How many lines below hold the string "Samstag"? Report that number alone.
──────────────────────────────
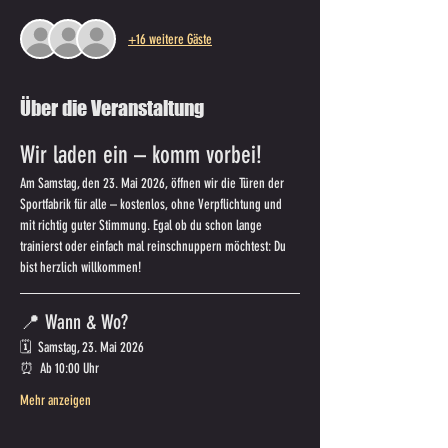
+16 weitere Gäste
Über die Veranstaltung
Wir laden ein – komm vorbei!
Am Samstag, den 23. Mai 2026, öffnen wir die Türen der 
Sportfabrik für alle – kostenlos, ohne Verpflichtung und 
mit richtig guter Stimmung. Egal ob du schon lange 
trainierst oder einfach mal reinschnuppern möchtest: Du 
bist herzlich willkommen!
📍 Wann & Wo?
🗓️  Samstag, 23. Mai 2026
⏰  Ab 10:00 Uhr
Mehr anzeigen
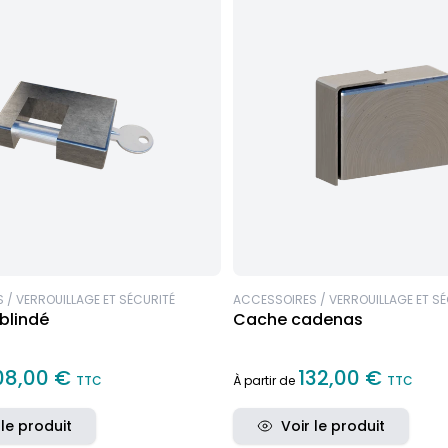
 / VERROUILLAGE ET SÉCURITÉ
ACCESSOIRES / VERROUILLAGE ET S
blindé
Cache cadenas
08,00 €
132,00 €
TTC
À partir de
TTC
 le produit
Voir le produit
──────────────────────────────
### Finished exercise
2